Stetzer, Ed. Chicken Little was Wrong. Christianity Today, January 2010.
Meet the Author
Ed Stetzer is the President and Missiologist in Residence of LifeWay Research. Ed is a contributing editor for Christianity Today, a columnist for Outreach Magazine and Catalyst Monthly, serves on the advisory council of Sermon Central and Christianity Today’s Building Church Leaders, and is frequently cited or interviewed in news outlets such as USA Today and CNN. Additionally, he is a visiting professor of research and missiology at Trinity Evangelical Divinity School, visiting professor of research at Southeastern Baptist Theological Seminary, and has taught at fifteen other colleges and seminaries. He also serves on the Church Services Team at the International Mission Board. Visit his blog to browse hundreds of relevant posts.
Article Basics
Chicken Little was Wrong should be required reading for anyone who cites statistics in preaching, teaching or fundraising in the church or for parachurch ministries. Stetzer summarizes his article succinctly: “the statistics we most love to repeat may be leading us to make bad choices about the church.”
Within the article Stetzer explores several commonly quoted statistics, which are typically used incorrectly and spread misinformation.
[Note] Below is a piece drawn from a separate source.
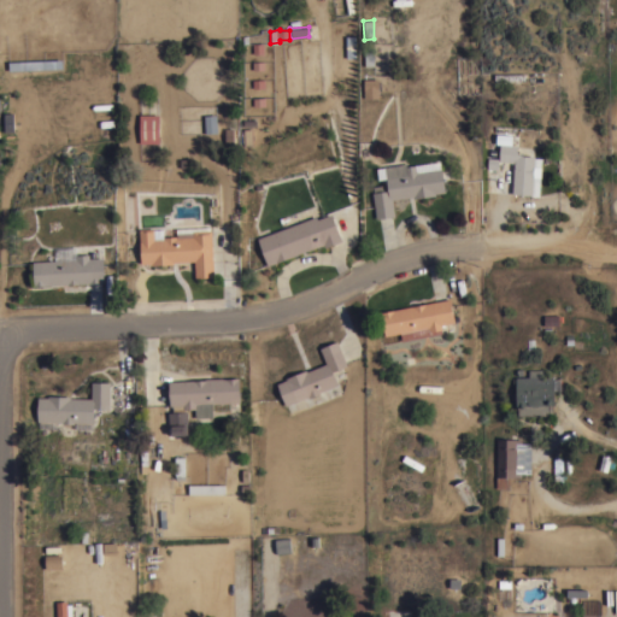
[(356,58),(346,58),(346,35),(356,35),(356,58)]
For example, a summit marketed itself as critical because “only 4 percent of today’s teenagers would be evangelical believers by the time they became adults.” This misinformation comes from “an informal survey of 211 young people in three states conducted by a seminary professor nine years earlier.” Surely no one would assume that the only research supporting this claim came from such a small sample so many years earlier.
So What?
Have you ever passed on a statistic you heard without first verifying it or understanding the size or scope of the research? Teachers, preachers, educators and those responsible for marketing should utilize statistical research, but must not pass on data until they first know and understand it.
In the words of Ed Stetzer, ” . . . bad and misinterpreted data must not convince us that organized Christianity in America is dead and gone. Facts are our friends. The facts tell us that the church in North America is struggling but also, in many places, growing. Discerning research can help us diagnose our condition.”